Steve_in_Texas wrote on Nov 8
th, 2010 at 4:51pm:
We've been getting this message a lot lately, and it usually results in a crash of the server with all applications locked. It happens often when I export or import a large batch of records. (more than 10,000 records.)
Our server is running Dual Xeon Quad-based processors on a 128GB SSD Drive. Memory installed is 8GB with Task Manager showing 6GB free.
What is causing this and how do we prevent this?
Sesame is a 32 bit application. As such, it can only use 2 GB on Windows and 4 GB on Linux. If you have 8 GB, it becomes more likely that it can use that full amount, because it need not share as much with other applications, the OS, etc.
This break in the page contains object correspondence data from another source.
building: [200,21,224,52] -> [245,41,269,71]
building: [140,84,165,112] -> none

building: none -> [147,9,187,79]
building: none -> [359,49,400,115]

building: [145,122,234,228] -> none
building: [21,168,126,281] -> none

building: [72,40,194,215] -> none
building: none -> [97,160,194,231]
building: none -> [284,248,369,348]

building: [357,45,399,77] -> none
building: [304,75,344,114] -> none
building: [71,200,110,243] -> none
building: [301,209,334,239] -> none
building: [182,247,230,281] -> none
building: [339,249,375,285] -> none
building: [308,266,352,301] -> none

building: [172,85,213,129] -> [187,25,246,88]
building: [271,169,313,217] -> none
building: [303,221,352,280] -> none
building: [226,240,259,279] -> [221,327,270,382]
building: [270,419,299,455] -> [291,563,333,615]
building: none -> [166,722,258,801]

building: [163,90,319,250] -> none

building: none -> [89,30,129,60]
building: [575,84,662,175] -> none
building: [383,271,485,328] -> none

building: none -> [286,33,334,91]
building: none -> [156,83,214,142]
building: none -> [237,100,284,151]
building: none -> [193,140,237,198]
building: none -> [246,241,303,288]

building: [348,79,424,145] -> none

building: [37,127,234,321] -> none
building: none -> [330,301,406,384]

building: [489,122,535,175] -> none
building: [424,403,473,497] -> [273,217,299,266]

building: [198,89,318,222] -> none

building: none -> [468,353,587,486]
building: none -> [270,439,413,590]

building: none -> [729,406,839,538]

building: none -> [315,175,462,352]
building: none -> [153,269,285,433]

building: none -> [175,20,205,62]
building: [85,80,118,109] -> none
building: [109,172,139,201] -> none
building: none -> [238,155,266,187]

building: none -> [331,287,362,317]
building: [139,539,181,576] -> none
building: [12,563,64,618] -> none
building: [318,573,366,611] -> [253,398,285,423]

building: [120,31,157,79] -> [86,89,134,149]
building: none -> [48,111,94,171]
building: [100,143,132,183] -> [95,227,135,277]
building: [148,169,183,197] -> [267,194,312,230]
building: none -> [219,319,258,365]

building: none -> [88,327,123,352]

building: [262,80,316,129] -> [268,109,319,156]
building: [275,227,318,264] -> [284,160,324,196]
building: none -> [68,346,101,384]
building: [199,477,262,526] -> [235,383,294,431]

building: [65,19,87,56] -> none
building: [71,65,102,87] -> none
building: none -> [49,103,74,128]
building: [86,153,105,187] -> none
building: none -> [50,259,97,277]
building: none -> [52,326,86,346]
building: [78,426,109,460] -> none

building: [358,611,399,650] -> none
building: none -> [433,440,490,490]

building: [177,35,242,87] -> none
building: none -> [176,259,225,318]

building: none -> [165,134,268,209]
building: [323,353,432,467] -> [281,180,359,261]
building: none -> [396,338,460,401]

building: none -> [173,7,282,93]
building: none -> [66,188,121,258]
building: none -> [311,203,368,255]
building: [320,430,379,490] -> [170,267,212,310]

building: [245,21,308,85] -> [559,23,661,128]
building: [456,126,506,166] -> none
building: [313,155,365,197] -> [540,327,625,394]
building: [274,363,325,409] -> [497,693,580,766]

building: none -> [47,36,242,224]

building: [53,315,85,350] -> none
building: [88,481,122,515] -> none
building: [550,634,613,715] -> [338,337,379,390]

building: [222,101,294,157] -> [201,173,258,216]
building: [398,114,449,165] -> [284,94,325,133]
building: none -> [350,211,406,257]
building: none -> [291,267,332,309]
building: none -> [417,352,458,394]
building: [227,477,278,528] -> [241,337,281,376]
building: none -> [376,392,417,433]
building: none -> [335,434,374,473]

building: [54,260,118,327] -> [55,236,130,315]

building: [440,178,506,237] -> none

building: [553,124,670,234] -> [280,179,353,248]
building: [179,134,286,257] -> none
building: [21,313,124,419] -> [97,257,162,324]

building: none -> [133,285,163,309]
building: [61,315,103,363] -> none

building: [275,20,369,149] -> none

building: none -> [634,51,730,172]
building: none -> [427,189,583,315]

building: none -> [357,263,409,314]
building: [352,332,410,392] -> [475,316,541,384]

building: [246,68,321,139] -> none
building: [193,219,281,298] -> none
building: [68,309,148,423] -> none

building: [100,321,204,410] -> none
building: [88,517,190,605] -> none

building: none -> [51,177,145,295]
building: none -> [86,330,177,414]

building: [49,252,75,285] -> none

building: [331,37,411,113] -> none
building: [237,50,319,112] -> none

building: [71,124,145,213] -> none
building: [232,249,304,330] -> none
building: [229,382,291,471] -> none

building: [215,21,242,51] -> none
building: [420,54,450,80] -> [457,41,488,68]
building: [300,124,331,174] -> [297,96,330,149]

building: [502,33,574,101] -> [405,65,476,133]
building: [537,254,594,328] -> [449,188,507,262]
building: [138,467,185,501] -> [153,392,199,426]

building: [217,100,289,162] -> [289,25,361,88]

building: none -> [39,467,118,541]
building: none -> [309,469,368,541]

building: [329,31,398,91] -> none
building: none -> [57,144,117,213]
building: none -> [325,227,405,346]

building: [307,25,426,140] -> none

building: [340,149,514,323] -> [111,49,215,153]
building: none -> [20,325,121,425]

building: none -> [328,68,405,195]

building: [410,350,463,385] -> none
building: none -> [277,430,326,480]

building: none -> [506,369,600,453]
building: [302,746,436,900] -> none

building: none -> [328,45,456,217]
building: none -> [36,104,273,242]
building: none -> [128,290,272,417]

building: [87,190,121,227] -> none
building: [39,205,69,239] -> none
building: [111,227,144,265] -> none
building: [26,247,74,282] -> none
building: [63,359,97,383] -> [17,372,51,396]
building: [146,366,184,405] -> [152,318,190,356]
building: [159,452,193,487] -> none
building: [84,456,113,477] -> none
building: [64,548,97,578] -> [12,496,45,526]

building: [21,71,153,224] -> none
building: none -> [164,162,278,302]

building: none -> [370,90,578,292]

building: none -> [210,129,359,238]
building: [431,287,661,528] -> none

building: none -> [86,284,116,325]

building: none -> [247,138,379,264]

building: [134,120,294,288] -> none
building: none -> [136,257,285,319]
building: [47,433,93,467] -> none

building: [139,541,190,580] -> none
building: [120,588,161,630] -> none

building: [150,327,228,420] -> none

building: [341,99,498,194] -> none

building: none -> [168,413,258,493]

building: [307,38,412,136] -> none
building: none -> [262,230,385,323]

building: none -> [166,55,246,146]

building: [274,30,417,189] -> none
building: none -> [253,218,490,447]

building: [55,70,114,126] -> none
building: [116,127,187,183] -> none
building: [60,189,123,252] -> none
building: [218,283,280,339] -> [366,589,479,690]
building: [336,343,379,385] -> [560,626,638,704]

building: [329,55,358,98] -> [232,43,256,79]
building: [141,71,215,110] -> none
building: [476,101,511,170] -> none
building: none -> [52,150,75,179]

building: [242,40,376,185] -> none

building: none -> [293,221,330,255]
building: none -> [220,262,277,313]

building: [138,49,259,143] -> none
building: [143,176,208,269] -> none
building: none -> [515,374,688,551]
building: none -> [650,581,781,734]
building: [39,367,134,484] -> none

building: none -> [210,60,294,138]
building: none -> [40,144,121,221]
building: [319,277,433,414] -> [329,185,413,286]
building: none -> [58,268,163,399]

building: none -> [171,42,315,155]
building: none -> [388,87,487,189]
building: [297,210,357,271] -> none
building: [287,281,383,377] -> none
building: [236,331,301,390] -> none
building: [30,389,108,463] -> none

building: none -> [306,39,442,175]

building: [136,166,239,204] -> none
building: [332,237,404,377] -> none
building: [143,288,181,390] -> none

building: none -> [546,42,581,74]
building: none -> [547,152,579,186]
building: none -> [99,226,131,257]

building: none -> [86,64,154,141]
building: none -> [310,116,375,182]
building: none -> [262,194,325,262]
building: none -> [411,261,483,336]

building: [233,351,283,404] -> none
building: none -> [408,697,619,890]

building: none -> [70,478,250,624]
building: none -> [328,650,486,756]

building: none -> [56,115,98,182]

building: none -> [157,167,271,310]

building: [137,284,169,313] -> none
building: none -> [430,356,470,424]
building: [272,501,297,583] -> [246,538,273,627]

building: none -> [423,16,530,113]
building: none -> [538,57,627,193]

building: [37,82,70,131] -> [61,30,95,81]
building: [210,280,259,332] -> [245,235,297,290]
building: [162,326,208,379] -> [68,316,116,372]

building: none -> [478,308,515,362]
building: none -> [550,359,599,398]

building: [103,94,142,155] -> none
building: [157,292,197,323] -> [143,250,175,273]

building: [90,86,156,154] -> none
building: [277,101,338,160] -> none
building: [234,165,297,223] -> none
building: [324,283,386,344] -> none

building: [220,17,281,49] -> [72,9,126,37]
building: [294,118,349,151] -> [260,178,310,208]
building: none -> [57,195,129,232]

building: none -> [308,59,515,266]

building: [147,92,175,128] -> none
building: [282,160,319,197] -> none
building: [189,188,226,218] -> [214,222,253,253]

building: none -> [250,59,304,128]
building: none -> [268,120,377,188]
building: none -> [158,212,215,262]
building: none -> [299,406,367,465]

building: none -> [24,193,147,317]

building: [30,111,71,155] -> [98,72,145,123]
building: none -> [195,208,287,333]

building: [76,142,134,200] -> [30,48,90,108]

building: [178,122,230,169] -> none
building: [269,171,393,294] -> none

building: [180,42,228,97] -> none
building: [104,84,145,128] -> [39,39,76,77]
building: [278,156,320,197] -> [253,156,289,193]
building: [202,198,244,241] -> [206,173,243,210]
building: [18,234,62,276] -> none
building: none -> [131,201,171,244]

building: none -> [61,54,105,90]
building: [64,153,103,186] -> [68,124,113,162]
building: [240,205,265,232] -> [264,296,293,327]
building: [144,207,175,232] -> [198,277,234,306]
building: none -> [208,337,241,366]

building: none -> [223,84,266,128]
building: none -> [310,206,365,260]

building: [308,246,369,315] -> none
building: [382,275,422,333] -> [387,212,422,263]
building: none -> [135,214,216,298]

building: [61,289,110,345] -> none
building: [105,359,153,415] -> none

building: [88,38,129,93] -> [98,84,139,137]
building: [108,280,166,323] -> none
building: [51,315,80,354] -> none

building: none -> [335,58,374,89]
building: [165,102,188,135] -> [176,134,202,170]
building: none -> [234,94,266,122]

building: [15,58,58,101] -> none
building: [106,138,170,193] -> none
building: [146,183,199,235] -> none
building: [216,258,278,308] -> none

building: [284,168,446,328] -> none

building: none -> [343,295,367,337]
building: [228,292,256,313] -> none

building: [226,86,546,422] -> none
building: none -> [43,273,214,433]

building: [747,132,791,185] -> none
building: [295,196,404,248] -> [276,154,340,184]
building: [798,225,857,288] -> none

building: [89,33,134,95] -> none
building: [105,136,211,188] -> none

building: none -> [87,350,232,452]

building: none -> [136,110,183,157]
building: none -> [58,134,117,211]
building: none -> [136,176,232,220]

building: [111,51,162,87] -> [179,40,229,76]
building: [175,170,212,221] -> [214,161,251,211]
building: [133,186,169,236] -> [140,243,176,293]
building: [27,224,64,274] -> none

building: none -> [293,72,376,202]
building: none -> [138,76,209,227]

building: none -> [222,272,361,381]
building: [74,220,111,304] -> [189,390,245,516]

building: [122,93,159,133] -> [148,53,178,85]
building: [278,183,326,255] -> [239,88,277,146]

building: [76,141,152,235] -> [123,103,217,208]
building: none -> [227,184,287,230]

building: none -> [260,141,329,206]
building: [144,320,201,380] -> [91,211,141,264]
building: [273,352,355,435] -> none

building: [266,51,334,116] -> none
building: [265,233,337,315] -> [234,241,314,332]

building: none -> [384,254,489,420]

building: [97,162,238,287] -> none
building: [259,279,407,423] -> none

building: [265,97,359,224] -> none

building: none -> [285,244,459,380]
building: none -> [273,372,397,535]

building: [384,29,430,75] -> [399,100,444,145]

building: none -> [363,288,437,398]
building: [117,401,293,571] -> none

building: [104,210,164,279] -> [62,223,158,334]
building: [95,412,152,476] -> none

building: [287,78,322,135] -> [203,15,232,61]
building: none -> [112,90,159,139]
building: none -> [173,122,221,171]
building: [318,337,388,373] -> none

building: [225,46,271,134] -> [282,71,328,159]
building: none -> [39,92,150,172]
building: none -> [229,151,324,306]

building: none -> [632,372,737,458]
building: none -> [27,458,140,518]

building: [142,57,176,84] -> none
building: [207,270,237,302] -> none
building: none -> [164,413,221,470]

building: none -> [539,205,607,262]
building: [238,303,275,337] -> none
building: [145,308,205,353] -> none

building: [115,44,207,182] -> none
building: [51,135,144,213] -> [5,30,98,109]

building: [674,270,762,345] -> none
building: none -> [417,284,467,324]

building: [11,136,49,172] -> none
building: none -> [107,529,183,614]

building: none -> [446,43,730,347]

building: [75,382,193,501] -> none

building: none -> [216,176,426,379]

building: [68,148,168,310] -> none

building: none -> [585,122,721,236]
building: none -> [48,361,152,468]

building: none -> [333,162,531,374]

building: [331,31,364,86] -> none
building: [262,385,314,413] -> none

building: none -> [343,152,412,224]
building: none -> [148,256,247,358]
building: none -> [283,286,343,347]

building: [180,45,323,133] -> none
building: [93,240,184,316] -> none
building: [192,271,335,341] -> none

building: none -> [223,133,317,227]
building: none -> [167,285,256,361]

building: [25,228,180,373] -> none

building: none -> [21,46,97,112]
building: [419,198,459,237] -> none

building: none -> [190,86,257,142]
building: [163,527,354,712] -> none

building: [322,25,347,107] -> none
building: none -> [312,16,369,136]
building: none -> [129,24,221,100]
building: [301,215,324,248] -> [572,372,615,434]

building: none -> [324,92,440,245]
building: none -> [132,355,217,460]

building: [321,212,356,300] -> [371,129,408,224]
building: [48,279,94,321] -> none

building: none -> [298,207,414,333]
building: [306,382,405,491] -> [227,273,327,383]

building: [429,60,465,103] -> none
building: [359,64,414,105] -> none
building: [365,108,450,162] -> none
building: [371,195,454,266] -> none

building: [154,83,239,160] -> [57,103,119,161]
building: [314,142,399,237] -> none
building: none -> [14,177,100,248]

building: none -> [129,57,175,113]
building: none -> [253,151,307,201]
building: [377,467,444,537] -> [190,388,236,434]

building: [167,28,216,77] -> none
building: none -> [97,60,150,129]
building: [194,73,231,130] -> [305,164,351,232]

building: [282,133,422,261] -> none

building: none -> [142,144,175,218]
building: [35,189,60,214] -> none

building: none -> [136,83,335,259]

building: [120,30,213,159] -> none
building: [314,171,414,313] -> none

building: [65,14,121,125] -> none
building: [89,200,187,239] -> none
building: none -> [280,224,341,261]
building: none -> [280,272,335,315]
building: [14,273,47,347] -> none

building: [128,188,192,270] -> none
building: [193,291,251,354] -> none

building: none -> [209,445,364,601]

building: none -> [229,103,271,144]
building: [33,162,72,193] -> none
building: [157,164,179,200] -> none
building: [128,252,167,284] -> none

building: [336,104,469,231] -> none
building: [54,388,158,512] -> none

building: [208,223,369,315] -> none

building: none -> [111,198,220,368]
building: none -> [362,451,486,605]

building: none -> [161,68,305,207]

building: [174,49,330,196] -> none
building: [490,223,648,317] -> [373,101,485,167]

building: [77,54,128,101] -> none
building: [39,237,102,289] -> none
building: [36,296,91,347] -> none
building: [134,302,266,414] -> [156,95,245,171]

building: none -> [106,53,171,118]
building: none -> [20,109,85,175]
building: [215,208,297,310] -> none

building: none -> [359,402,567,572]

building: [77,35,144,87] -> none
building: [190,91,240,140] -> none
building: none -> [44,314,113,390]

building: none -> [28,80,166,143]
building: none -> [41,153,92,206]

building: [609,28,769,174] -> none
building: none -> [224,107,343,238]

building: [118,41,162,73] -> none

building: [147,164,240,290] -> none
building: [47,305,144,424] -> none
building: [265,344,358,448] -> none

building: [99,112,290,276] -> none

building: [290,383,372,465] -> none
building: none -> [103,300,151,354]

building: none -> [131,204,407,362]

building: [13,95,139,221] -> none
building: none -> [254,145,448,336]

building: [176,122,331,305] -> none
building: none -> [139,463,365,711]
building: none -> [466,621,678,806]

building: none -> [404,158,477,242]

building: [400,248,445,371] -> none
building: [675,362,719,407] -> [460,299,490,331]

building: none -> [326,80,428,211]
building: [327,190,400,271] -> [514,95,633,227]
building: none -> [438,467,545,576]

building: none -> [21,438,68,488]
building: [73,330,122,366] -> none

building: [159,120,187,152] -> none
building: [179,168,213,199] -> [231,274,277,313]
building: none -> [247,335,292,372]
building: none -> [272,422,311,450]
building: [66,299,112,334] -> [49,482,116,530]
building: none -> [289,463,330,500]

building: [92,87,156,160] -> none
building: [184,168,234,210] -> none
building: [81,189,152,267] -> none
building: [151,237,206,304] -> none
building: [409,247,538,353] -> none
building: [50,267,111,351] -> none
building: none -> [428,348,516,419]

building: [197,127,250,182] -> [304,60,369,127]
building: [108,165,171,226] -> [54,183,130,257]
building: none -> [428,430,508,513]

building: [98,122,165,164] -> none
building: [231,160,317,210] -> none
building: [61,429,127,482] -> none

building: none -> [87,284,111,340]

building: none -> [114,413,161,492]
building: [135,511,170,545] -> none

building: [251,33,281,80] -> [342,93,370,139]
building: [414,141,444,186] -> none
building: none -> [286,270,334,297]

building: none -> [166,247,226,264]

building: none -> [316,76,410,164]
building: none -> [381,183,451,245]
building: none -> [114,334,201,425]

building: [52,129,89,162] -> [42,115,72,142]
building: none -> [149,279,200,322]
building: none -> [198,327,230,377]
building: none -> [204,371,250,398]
Are you importing/exporting 10,000 total records, or 10,000 parent records (and many children per parent)?
Quote:Sidenote, it appears that Sesame only runs on 1 or 2 of the CPU cores, and users are often 'waiting' on sesame to finish a big mass update, or import/export. Can we speed things up a bit?
Sesame server will use one "main" thread, two additional threads per connected client, and then a new thread for each command issued to the server. It is up to the OS to allocate processors to these threads. It may be that the communications threads are running on separate processors, but are waiting around for messages to come in, so they don't use much CPU time. Identical commands, like those that comprise an import or an export, can't run in parallel. So you may be waiting, if you have lengthy commands that everyone is attempting to run at the same time. The more diverse the activity, the more parallel Sesame server will become, because you don't have different command threads competing for the same resources, and having to wait for each other.